Prof. Raghavan Krishnan, an expert in Thai and the history and culture of the country from the Institute of Thai Studies, said that while the Thai family had adopted a Thai as its language, the country had no written constitution or law, so the language did not count as a native language in the country.
“We are not talking about the language itself.
It’s a different kind of language that has been used for centuries,” Prof Krishnan said.”
This is not a Thai tongue.
This is not Thai as a family.
It is not even a Thai word, but it is the language.”‘
Lack of any formal constitution’It was not until the 20th century that the language became official, he added.
“But the Thai constitution was written in 1932 and there were no rules of writing,” he told Today.
“There were no laws for writing, or anything.
There was no legal language.
It was basically a political document, but no written laws.”

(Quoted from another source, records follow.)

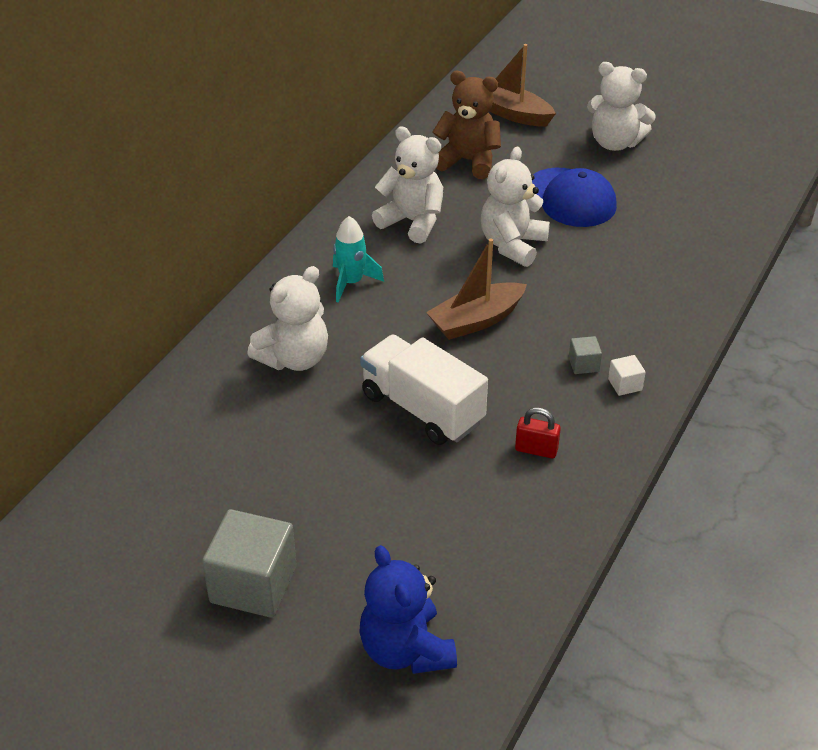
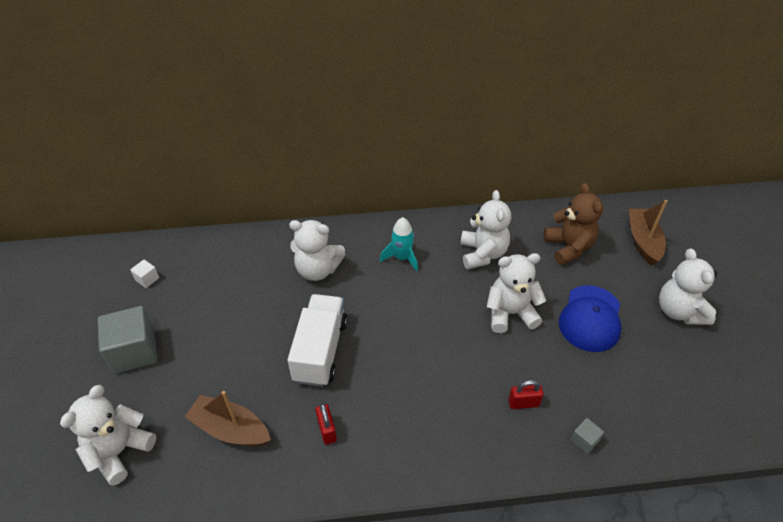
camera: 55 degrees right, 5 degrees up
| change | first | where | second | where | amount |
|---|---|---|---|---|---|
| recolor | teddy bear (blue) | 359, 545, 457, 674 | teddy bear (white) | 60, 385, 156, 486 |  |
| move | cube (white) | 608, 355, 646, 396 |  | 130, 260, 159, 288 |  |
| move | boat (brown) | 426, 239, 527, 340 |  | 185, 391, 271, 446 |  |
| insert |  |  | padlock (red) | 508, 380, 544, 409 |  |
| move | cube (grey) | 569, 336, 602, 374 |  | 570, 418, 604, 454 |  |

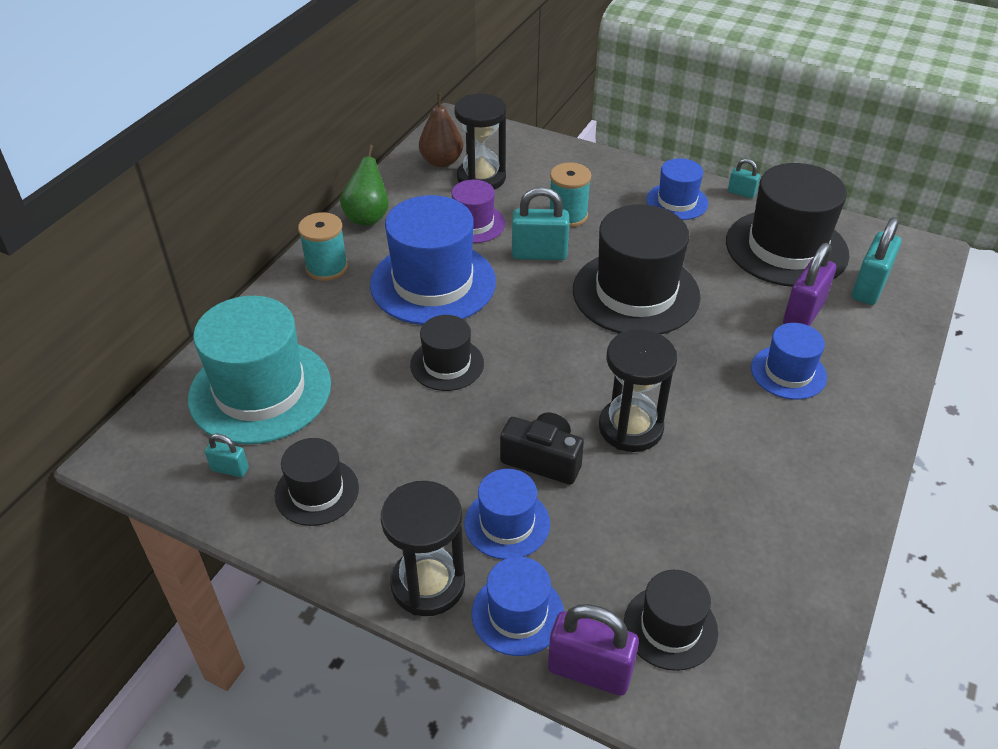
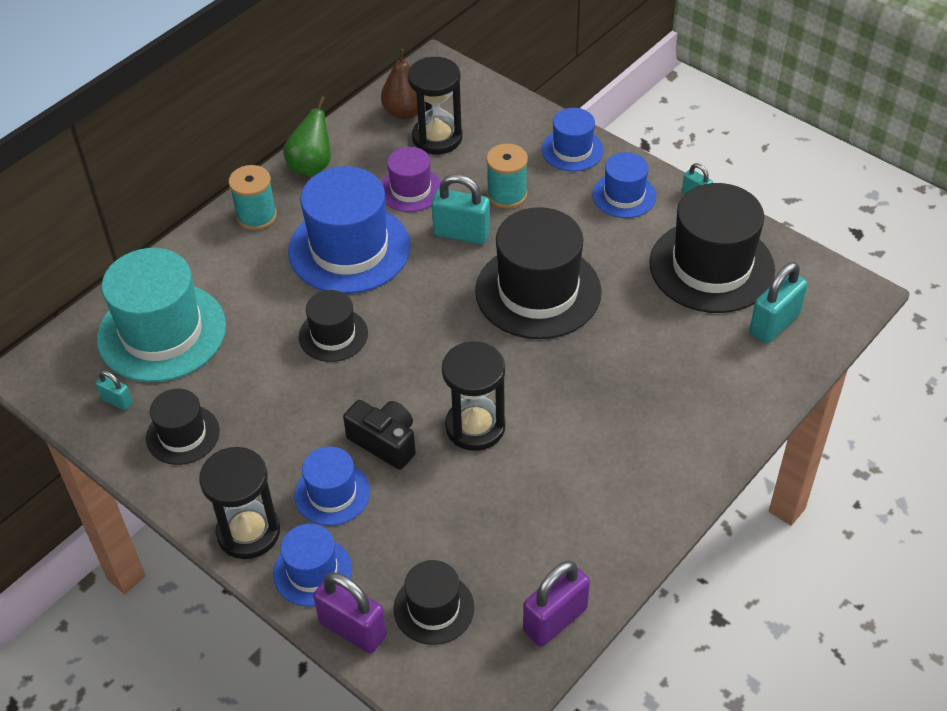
camera: 15 degrees right, 5 degrees up
| change | first | where | second | where | amount |
|---|---|---|---|---|---|
| move | padlock (purple) | 783, 243, 836, 326 |  | 523, 561, 590, 647 |  |
| move | hat (blue) | 751, 323, 827, 400 |  | 542, 108, 604, 171 |  |

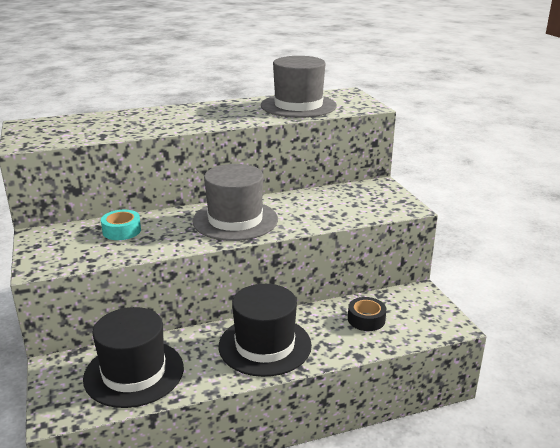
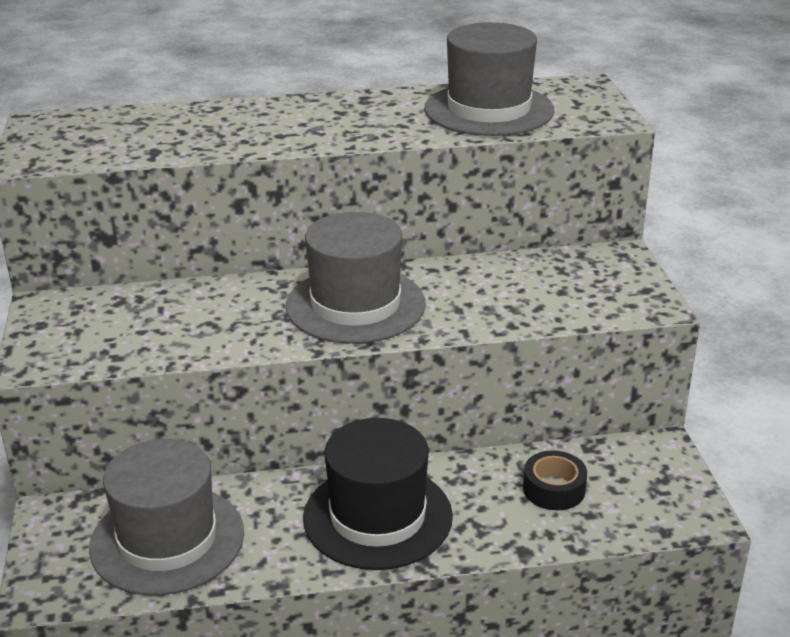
camera: 10 degrees right, 5 degrees up
| change | first | where | second | where | amount |
|---|---|---|---|---|---|
| recolor | hat (black) | 83, 307, 184, 408 | hat (grey) | 89, 439, 244, 596 |  |
| delete | tape (turquoise) | 101, 210, 141, 240 |  |  |  |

Prof Krishnan added that the constitution did not specify what the name of the official language should be, but that in the absence of any legal provisions for the use or recognition of Thai, the language could be considered a foreign one.
“The Thai language and its culture have always been part of the national identity, but there is no official government document to show this, so it’s a matter of interpretation,” he added, adding that it is unlikely that the government will ever officially recognise the Thai as their own language.
Prof Krishan said that even if Thailand’s language is officially recognised, the Thai-Chinese dialect, which is spoken in Bangkok, is “not officially recognised”.
“The Chinese dialect is a dialect of Thai that is spoken by Chinese people,” he explained.
“They speak Thai as the language that the country is known for.”
As such, when they say, ‘This is Thai’, they’re not saying that it’s their language, they’re saying that they are speaking Thai as opposed to the Thai that they’re speaking,” he continued.”
That’s a completely different thing from saying that the Chinese language is Thai.
“He said that although it was not officially recognised as a language in Thailand, the Chinese-speaking people in Thailand could still use Thai as part of their identity.”
You know, there are Chinese in Thailand now, and they speak Thai in their country, and the Thai is the official national language,” he concluded.
Prof Phan Phatrung, an Associate Professor of Languages and Literature at the University of New South Wales, said he found it difficult to understand why the government would seek to create a separate language for Thai people.”
I think that’s the real problem, is the government is really pushing the idea of creating a new language for people who are not part of Thai culture,” he argued.”
In my experience, it doesn’t really have a cultural dimension.
It has a linguistic dimension.
The Thai language could easily become a foreign tongue.